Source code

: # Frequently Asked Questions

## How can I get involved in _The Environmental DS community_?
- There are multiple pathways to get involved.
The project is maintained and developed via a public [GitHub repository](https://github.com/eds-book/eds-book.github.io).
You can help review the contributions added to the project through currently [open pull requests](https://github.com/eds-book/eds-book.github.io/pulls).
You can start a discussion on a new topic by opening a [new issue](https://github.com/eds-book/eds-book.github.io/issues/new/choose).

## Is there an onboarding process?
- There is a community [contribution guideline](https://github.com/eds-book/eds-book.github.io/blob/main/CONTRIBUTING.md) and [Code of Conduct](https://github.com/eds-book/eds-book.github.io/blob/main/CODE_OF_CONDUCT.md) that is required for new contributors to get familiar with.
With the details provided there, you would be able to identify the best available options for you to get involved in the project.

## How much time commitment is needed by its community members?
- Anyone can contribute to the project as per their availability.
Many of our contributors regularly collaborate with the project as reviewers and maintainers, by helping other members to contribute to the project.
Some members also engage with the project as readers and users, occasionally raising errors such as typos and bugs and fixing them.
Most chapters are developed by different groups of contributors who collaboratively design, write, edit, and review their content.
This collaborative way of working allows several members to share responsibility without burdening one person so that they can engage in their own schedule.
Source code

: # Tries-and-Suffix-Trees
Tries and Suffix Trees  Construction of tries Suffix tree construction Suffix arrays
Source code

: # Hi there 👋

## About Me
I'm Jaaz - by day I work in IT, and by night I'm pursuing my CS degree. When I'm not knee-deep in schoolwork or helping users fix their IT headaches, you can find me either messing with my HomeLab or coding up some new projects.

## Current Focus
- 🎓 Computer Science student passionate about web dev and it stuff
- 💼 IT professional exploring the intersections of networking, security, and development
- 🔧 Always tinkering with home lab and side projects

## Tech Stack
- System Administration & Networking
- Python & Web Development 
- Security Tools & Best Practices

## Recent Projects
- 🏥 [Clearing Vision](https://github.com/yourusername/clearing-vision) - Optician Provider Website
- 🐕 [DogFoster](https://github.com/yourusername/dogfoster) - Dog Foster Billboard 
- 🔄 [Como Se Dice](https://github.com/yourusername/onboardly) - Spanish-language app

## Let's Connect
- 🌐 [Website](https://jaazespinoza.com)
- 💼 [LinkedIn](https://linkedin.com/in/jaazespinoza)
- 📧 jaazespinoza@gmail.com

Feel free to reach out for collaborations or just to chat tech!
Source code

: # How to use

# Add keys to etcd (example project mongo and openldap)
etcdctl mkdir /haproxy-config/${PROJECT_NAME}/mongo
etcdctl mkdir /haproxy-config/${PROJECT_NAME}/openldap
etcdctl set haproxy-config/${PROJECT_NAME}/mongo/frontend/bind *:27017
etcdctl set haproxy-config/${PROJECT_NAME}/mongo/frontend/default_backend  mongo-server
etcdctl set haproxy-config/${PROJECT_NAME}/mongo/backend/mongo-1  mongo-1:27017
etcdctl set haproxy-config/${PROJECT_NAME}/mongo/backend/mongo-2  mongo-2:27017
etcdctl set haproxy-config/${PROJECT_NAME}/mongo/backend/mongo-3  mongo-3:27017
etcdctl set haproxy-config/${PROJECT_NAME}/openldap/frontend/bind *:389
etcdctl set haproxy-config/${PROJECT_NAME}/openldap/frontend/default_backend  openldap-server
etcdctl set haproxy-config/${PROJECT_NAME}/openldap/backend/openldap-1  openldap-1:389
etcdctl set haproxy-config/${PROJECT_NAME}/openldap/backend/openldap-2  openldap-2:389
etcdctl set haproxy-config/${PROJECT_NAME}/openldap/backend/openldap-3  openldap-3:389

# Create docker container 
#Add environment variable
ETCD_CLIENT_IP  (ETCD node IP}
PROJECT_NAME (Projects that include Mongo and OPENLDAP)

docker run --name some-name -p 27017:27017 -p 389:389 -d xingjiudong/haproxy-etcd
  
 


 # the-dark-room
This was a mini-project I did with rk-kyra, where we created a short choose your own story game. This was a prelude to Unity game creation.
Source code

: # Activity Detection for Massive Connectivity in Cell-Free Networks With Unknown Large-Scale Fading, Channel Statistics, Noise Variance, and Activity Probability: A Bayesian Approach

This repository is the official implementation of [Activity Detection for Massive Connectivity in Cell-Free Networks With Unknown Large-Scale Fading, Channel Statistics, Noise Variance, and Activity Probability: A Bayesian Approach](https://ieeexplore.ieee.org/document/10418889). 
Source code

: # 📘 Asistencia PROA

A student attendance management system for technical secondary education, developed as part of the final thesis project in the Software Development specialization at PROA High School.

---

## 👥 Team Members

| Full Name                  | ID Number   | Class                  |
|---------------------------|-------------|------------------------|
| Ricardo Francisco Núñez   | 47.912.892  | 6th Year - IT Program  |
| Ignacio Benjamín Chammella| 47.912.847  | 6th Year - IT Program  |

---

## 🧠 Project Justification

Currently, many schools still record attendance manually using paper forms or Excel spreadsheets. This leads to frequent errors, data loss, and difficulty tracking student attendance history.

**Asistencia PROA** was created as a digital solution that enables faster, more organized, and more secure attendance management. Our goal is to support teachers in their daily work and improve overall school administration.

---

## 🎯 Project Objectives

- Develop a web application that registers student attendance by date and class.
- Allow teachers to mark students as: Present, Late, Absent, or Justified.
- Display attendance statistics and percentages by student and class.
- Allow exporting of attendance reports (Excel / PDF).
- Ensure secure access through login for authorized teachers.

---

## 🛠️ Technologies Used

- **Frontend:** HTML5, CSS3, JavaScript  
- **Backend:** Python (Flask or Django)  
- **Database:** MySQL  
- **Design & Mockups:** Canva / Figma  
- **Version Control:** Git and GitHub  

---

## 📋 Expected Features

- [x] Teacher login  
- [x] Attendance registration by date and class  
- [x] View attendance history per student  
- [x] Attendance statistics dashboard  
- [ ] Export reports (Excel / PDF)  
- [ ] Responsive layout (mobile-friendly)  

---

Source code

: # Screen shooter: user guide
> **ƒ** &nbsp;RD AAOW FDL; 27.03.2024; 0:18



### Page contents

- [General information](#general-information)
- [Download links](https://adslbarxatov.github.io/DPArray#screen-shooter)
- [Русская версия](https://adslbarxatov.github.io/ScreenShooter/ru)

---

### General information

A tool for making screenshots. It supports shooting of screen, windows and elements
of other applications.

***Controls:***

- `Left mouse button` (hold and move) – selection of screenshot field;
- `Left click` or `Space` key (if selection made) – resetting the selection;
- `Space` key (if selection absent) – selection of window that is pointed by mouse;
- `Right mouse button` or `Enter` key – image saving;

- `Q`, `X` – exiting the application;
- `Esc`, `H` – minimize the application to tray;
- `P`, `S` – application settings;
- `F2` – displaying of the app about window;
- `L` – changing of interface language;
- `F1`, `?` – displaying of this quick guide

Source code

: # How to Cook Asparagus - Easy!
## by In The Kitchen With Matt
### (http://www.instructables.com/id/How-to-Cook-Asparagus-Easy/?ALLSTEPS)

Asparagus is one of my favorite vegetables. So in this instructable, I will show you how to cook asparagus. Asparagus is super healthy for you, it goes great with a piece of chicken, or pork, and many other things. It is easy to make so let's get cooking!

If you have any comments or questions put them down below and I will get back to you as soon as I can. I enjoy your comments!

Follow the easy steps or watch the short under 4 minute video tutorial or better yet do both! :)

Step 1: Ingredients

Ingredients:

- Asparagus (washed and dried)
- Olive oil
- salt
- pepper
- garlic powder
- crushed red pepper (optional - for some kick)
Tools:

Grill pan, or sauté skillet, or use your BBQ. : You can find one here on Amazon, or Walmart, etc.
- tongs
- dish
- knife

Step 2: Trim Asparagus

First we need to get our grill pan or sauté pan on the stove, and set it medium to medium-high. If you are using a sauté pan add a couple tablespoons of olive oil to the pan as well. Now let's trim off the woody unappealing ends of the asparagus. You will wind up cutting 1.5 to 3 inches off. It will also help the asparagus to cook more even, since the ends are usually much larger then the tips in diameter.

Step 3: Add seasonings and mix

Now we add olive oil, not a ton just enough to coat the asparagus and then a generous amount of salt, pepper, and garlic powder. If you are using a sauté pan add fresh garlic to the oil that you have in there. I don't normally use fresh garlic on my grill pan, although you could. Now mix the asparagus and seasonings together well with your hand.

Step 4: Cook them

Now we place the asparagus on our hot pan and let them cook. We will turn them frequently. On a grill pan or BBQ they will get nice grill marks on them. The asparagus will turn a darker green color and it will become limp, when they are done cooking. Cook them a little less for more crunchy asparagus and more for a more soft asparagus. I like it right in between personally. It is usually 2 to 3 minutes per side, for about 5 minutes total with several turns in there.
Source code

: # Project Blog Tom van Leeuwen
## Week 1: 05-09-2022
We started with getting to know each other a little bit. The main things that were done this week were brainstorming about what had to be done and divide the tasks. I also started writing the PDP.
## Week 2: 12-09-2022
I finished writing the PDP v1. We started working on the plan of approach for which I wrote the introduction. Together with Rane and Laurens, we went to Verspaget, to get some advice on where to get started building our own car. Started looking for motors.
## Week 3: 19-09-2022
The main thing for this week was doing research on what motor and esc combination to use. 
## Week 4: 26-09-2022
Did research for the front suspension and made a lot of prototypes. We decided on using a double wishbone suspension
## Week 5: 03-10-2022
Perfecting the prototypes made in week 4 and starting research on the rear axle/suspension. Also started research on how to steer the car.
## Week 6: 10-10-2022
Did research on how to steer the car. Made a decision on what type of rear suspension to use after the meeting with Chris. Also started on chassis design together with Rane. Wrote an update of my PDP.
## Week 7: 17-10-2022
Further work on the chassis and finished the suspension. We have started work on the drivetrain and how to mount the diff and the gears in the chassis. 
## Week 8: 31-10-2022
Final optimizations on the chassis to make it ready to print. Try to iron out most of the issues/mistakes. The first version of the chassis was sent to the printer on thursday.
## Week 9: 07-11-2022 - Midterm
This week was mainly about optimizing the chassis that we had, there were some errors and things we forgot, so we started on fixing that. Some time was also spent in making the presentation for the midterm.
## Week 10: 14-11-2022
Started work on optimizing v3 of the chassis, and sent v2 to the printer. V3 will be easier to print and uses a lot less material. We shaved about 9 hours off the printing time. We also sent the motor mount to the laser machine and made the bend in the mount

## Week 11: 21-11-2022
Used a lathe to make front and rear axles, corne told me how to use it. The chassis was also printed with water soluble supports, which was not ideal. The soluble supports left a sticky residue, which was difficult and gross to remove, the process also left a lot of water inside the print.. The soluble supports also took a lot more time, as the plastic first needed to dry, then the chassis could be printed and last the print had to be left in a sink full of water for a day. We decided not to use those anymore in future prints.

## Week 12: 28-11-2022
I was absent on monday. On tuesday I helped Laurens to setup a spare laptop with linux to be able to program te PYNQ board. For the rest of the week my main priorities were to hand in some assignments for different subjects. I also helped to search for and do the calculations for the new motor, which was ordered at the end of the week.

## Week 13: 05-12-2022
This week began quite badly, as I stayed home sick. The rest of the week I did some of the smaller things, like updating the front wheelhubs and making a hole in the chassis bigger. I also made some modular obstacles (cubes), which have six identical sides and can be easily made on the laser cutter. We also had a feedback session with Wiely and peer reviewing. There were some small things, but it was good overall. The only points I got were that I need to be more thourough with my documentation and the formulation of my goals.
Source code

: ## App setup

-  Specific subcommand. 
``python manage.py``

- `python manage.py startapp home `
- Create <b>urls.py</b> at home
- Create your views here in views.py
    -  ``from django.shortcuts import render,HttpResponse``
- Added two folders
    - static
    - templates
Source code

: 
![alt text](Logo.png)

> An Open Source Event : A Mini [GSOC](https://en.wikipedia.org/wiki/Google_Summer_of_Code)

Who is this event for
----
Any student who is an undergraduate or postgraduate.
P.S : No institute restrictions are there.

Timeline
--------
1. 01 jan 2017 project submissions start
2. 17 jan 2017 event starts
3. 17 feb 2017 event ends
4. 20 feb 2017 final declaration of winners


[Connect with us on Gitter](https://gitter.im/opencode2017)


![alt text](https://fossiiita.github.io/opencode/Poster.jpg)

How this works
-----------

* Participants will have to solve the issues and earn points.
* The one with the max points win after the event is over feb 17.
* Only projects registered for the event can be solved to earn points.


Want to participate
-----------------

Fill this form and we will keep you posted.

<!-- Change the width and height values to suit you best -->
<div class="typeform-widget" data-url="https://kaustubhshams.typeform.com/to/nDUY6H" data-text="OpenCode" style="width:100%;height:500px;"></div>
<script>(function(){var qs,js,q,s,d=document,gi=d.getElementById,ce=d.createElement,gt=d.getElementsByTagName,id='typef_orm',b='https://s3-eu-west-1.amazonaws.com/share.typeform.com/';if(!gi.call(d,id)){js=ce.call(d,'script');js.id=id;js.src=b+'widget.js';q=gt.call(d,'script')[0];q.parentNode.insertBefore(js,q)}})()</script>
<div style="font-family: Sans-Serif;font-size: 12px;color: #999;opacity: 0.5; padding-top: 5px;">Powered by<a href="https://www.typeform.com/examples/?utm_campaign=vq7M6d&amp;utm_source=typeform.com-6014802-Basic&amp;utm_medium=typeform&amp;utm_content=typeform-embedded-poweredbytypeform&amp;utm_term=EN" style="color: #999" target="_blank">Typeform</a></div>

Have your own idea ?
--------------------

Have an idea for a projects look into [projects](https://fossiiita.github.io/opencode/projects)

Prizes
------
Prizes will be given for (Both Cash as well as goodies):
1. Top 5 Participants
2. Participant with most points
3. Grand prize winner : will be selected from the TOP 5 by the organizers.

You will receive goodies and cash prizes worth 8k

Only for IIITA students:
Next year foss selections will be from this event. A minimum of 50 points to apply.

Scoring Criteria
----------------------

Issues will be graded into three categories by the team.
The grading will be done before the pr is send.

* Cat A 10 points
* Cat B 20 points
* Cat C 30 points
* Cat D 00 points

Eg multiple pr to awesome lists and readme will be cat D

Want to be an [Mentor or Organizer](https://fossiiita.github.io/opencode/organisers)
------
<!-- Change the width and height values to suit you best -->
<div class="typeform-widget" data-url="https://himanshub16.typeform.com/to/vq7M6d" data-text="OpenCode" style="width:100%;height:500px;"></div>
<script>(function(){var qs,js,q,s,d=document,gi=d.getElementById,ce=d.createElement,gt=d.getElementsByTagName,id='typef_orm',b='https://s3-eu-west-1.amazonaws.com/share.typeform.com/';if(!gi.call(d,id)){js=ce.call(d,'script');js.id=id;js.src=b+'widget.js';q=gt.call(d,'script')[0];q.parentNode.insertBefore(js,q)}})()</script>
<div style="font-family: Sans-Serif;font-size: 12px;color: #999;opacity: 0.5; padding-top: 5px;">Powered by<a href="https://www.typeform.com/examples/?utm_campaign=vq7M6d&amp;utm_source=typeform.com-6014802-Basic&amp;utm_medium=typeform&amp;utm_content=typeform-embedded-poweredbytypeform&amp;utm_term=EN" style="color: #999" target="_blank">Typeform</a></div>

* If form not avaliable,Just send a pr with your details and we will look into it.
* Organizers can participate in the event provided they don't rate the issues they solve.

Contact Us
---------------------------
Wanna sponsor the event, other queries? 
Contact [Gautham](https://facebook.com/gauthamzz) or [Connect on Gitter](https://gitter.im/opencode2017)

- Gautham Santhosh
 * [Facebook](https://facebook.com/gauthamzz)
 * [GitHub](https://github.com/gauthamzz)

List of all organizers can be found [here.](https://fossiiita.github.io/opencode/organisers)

# # # #

**WORK ORDER**
Retype the records above from the very first line down to the line with "The project is", keeping both of those lines. Include nothing beyond them.

**TASK RESULT**
Source code

: # Frequently Asked Questions

## How can I get involved in _The Environmental DS community_?
- There are multiple pathways to get involved.
The project is maintained and developed via a public [GitHub repository](https://github.com/eds-book/eds-book.github.io).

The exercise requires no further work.